Johnny Depp In Talks To Play Harry Houdini

For director Dean Parisot

Johnny Depp In Talks To Play Houdini

by James White |
Published on

Forget the Devil; real-life magician and escapologist Harry Houdini is pulling off an even greater trick. He has several companies scrambling to make a film about him first - and he's been dead for 88 years, making his machinations that much more impressive. Lionsgate/Summit has a new ally in its quest to reach the screen, with news that Johnny Depp is in negotiations to star in **The Secret Life Of Houdini{ =nofollow}.

This is one that has been bubbling away since at least 2009, when Summit – in its pre-Lionsgate acquisition days – grabbed the rights to William Kalush and Larry Sloman’s 2006 book, which is subtitled The Making Of America’s First Superhero. Their book centred around controversial claims that the escape expert was an undercover agent. The pair make the case that Houdini not only worked with British Intelligence, but the US Secret Service and other law enforcement agencies at the turn of the 20th century, using his performance tours as a cover. Houdini regularly went to local law enforcement agencies and asked them to lock him up securely - only to promptly escape - as a means of drumming up interest in his shows, and according to the authors then used these contacts to report back to the government.

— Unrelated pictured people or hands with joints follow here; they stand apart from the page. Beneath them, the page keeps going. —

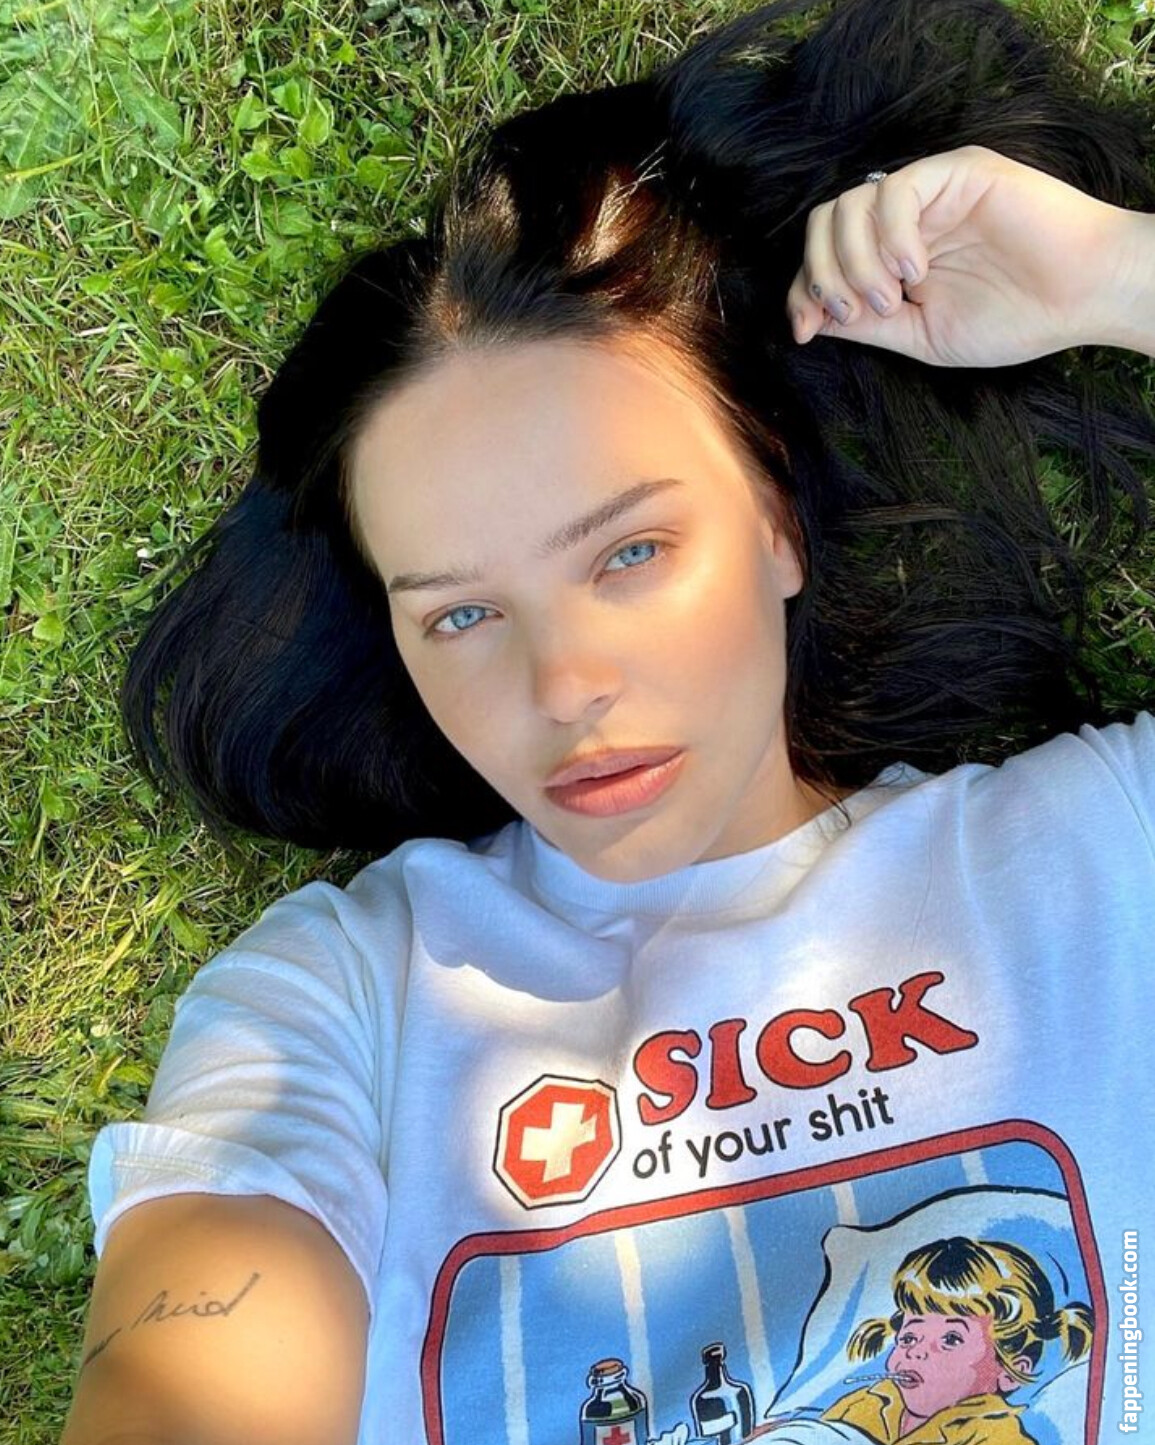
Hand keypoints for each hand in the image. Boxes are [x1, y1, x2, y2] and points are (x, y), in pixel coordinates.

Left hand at [786, 143, 1143, 366]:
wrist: (1083, 297)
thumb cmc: (1016, 318)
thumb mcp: (923, 334)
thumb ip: (867, 326)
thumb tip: (810, 319)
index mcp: (893, 256)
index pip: (824, 257)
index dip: (804, 290)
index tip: (806, 331)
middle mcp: (904, 219)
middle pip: (825, 223)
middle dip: (823, 273)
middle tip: (858, 312)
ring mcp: (930, 193)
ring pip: (850, 204)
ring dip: (856, 259)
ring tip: (894, 296)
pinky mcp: (957, 171)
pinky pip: (894, 189)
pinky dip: (891, 235)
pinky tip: (916, 270)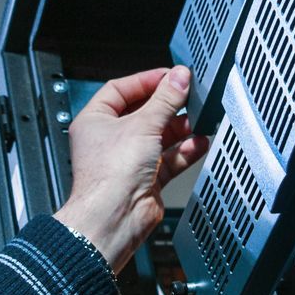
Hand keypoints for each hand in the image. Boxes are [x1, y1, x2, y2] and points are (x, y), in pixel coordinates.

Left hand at [54, 66, 208, 271]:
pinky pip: (168, 159)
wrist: (114, 218)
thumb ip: (165, 100)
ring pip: (158, 136)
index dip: (146, 80)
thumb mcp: (142, 125)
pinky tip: (199, 142)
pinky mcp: (146, 178)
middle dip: (167, 106)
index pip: (121, 90)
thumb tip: (179, 78)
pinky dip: (184, 150)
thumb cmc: (109, 176)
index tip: (170, 76)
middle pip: (143, 112)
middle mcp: (110, 140)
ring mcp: (128, 160)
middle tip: (187, 94)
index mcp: (95, 121)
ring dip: (179, 128)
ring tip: (197, 118)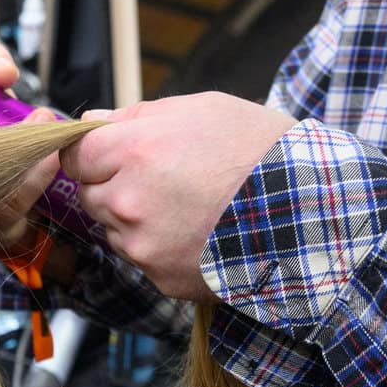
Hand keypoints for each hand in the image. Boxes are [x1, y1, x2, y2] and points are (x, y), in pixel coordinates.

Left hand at [61, 92, 298, 302]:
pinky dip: (162, 250)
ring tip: (190, 208)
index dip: (94, 153)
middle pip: (91, 196)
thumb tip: (94, 120)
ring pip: (115, 230)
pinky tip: (199, 234)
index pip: (75, 156)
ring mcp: (144, 245)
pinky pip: (144, 260)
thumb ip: (137, 116)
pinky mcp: (162, 277)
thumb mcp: (201, 109)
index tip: (114, 155)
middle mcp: (129, 202)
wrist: (310, 208)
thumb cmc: (259, 149)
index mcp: (133, 151)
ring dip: (137, 221)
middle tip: (165, 181)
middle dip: (115, 187)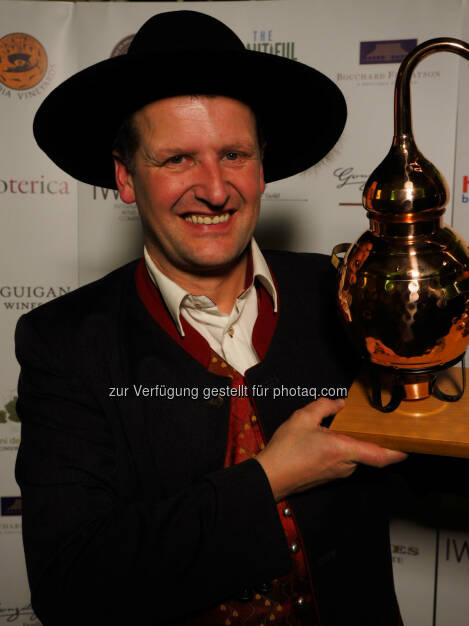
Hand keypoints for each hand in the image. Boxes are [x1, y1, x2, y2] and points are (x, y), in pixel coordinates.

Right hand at [255, 397, 406, 501]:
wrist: (270, 476)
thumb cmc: (286, 450)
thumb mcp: (302, 418)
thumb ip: (324, 406)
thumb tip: (339, 403)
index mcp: (343, 450)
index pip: (379, 455)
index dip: (397, 452)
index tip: (409, 447)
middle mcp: (345, 465)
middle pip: (368, 453)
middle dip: (369, 439)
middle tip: (370, 424)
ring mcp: (338, 473)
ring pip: (355, 457)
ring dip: (352, 444)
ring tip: (339, 428)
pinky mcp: (329, 477)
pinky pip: (344, 461)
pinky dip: (342, 450)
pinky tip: (327, 440)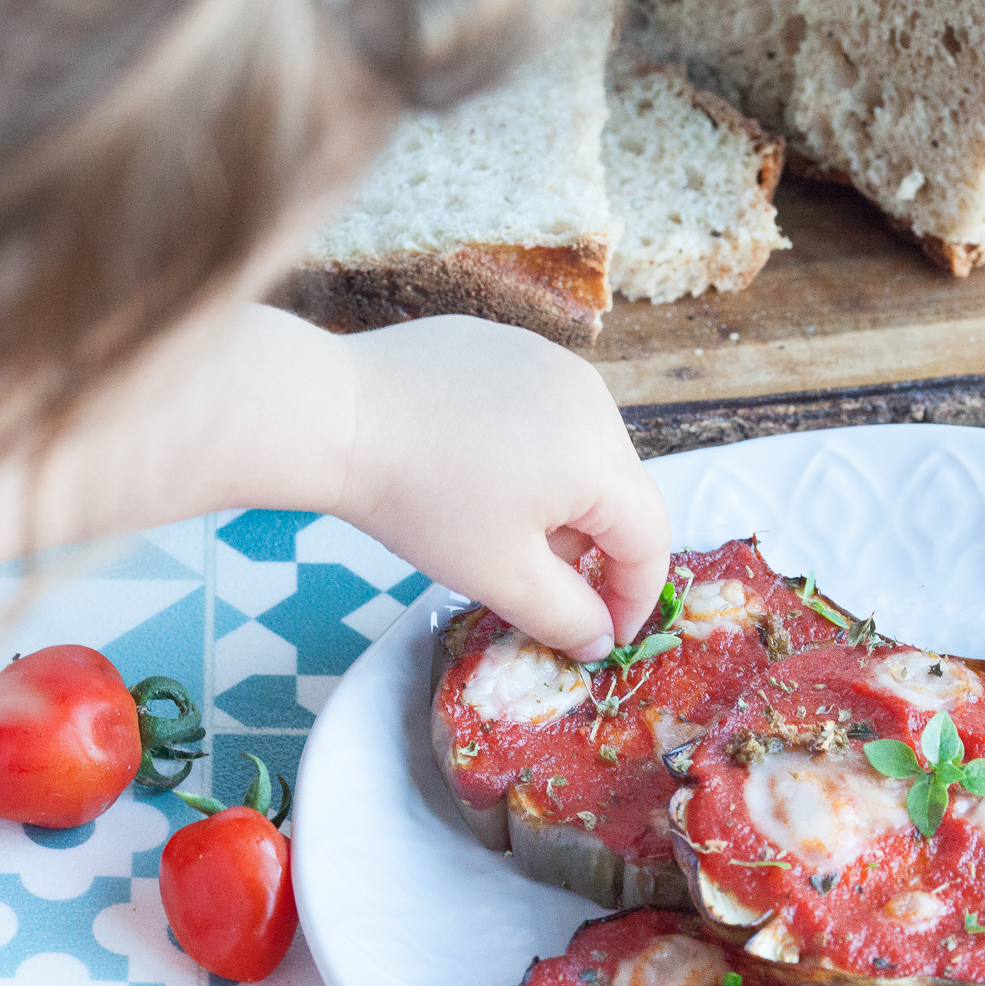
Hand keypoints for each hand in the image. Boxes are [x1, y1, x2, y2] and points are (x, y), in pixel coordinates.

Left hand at [332, 316, 669, 660]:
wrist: (335, 415)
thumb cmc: (422, 500)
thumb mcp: (500, 577)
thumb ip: (565, 617)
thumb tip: (600, 639)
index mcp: (601, 455)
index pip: (649, 538)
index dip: (633, 598)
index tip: (604, 636)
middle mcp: (590, 396)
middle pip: (617, 492)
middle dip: (586, 548)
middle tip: (531, 581)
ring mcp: (548, 361)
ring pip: (580, 451)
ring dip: (557, 500)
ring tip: (490, 521)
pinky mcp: (505, 346)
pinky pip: (540, 411)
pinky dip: (524, 452)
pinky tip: (468, 469)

But the film version, with a script by Noah Oppenheim, reportedly casts Houdini as more of an Indiana Jones figure, hunting occult objects around the world. Yes, it looks like they're putting actual magic in the great magician's life.

Dean Parisot is still attached to direct the film, which will have to wait to secure Depp’s services. He’s currently filming Whitey Bulger drama Black Mass and will segue from that into a reprisal of his Mad Hatter role in Alice In Wonderland sequel Through The Looking Glass. Then there’s Disney’s desire to put him back in one of his other big franchises, with a fifth Pirates Of The Caribbean movie floating in dock waiting to sail once the script is shipshape.

Lionsgate and Summit will want to act on this one: Sony has Max Landis re-writing a film that tells the story of Houdini’s life with some added Lovecraftian tones. Those of you after a relatively straight biopic, meanwhile, should probably just give up.